Ironically, we have come full circle: it was elite private schools that fought to preserve content-based exams for college admissions before World War II, against the growing movement for aptitude testing. Educational reformers like James Conant argued that aptitude tests would allow bright students in less demanding public high schools to compete with less bright but better-prepared prep school students. The prep schools, for their part, predicted that discarding content-based exams would drag down academic standards by devaluing actual learning. They may have been right, but they lost the day. The aptitude test proponents claimed victory for meritocratic democracy against inherited privilege.

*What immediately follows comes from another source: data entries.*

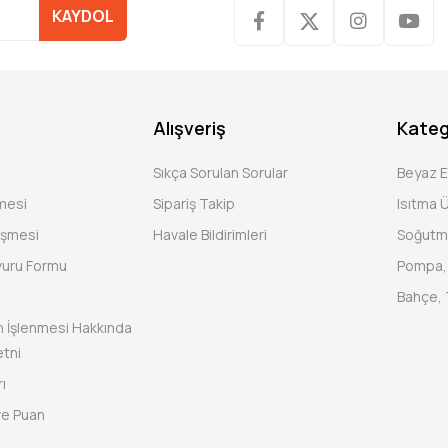
KAYDOL
Alışveriş
Kateg
Sıkça Sorulan Sorular
Beyaz 
şmesi
Sipariş Takip
Isıtma Ü
eşmesi
Havale Bildirimleri
Soğutm
vuru Formu
Pompa, 
Bahçe, 
rin İşlenmesi Hakkında
tni
ı
ve Puan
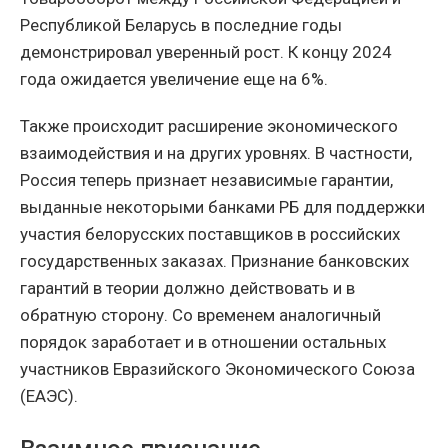
Республикой Беларусь в последние годы
демонстрировал уверенный рост. К концу 2024
года ожидается увеличение еще на 6%.
Также происходит расширение экономического
взаимодействия и на других уровнях. В частности,
Россия теперь признает независимые гарантии,
выданные некоторыми банками РБ для поддержки
участия белорусских поставщиков в российских
государственных заказах. Признание банковских
гарантий в теории должно действовать и в
обратную сторону. Со временем аналогичный
порядок заработает и в отношении остальных
участников Евразийского Экономического Союза
(ЕАЭС).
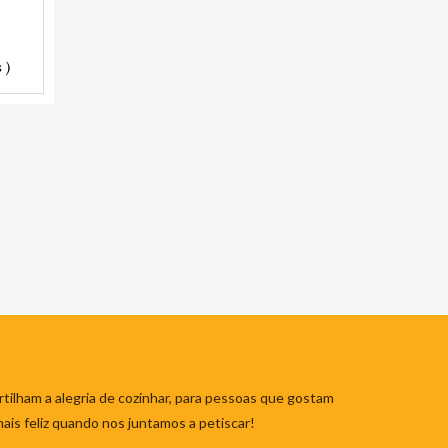
 )
tilham a alegria de cozinhar, para pessoas que gostam
mais feliz quando nos juntamos a petiscar!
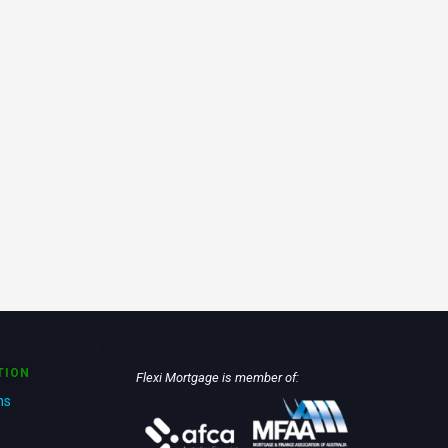
TION
Flexi Mortgage is member of:
ns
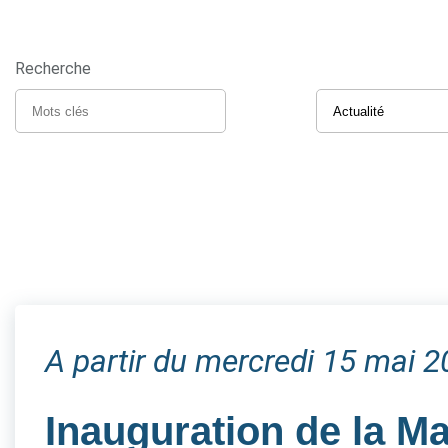
Recherche
A partir du mercredi 15 mai 
Inauguration de la M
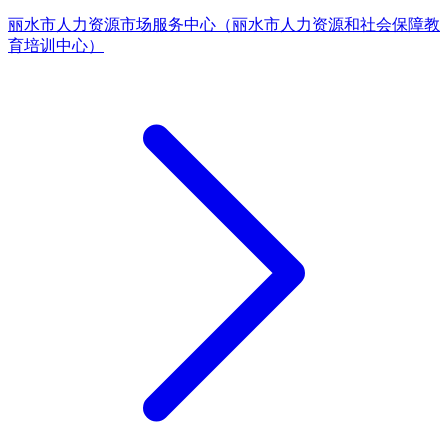
丽水市人力资源市场服务中心（丽水市人力资源和社会保障教
育培训中心）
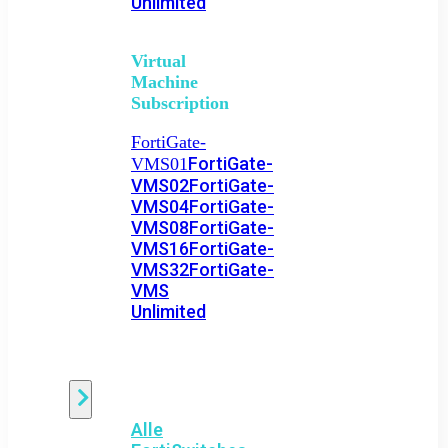
Unlimited
Virtual
Machine
Subscription
FortiGate-
FortiGate-
VMS01
VMS02
FortiGate-
VMS04
FortiGate-
VMS08
FortiGate-
VMS16
FortiGate-
VMS32
FortiGate-
VMS
Unlimited
Switch
Alle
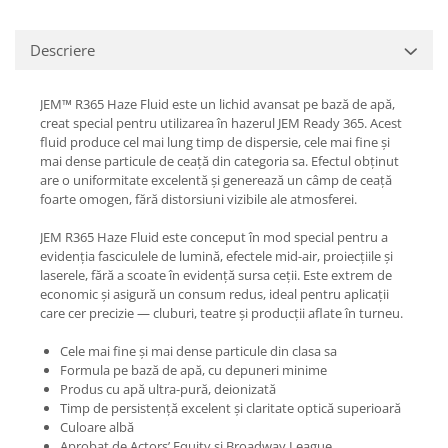
Casti
Casti cu fir
Descriere
Casti fara fir
DI Box
JEM™ R365 Haze Fluid este un lichid avansat pe bază de apă,
creat special pentru utilizarea în hazerul JEM Ready 365. Acest
Interfete audio
fluid produce cel mai lung timp de dispersie, cele mai fine și
Microfoane
mai dense particule de ceață din categoria sa. Efectul obținut
are o uniformitate excelentă și generează un câmp de ceață
Accesorii pentru Microfoane
foarte omogen, fără distorsiuni vizibile ale atmosferei.
Headset-uri si lavaliere
JEM R365 Haze Fluid este conceput în mod special pentru a
Microfoane cu fir pentru live
evidenția fasciculele de lumină, efectele mid-air, proiecțiile și
Microfoane de captura
laserele, fără a scoate în evidență sursa ceții. Este extrem de
Microfoane pentru instrumente
economic și asigură un consum redus, ideal pentru aplicații
care cer precizie — cluburi, teatre și producții aflate în turneu.
Microfoane USB - Podcast, Gaming
Seturi de microfoane
Cele mai fine și mai dense particule din clasa sa
Sisteme wireless
Formula pe bază de apă, cu depuneri minime
Produs cu apă ultra-pură, deionizată
Mixere
Timp de persistență excelent și claritate optică superioară
Accesorii mixere
Culoare albă
Aprobat de Actors’ Equity și Broadway League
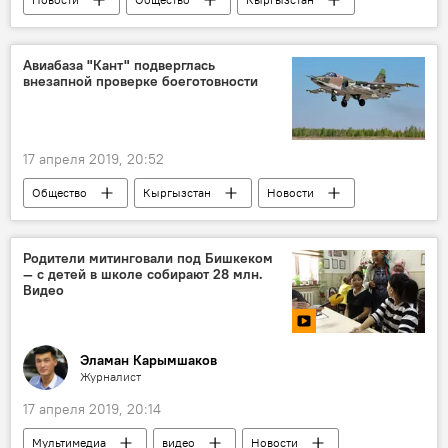
события
неделя
обзор
реакция
Авиабаза "Кант" подверглась
внезапной проверке боеготовности
Ого! Все события, которые удивили кыргызстанцев
17 апреля 2019, 20:52
Общество
Кыргызстан
Новости
Авиабаза ОДКБ "Кант"
боеготовность
проверка
Россия
Родители митинговали под Бишкеком
— с детей в школе собирают 28 млн.
Видео
Эламан Карымшаков
Журналист
17 апреля 2019, 20:14
Мультимедиа
видео
Новости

Expect the race industry to resurrect the same arguments against content testing as were used in the 1940s, but without proposing aptitude tests in its place. There is no reason to think that the test score gap will go away with a different test, since the explanation for it lies largely in a culture that devalues academic achievement. So after spending millions on developing a new test, the education profession will be left with its old options: shooting the messenger by blaming the test for differential academic outcomes, or finally telling the truth about the cultural changes needed to overcome lagging academic achievement. The sky will fall before the latter option comes to pass, so get ready for another decade of covert racial preferences and explicit excuse-making around the new SAT.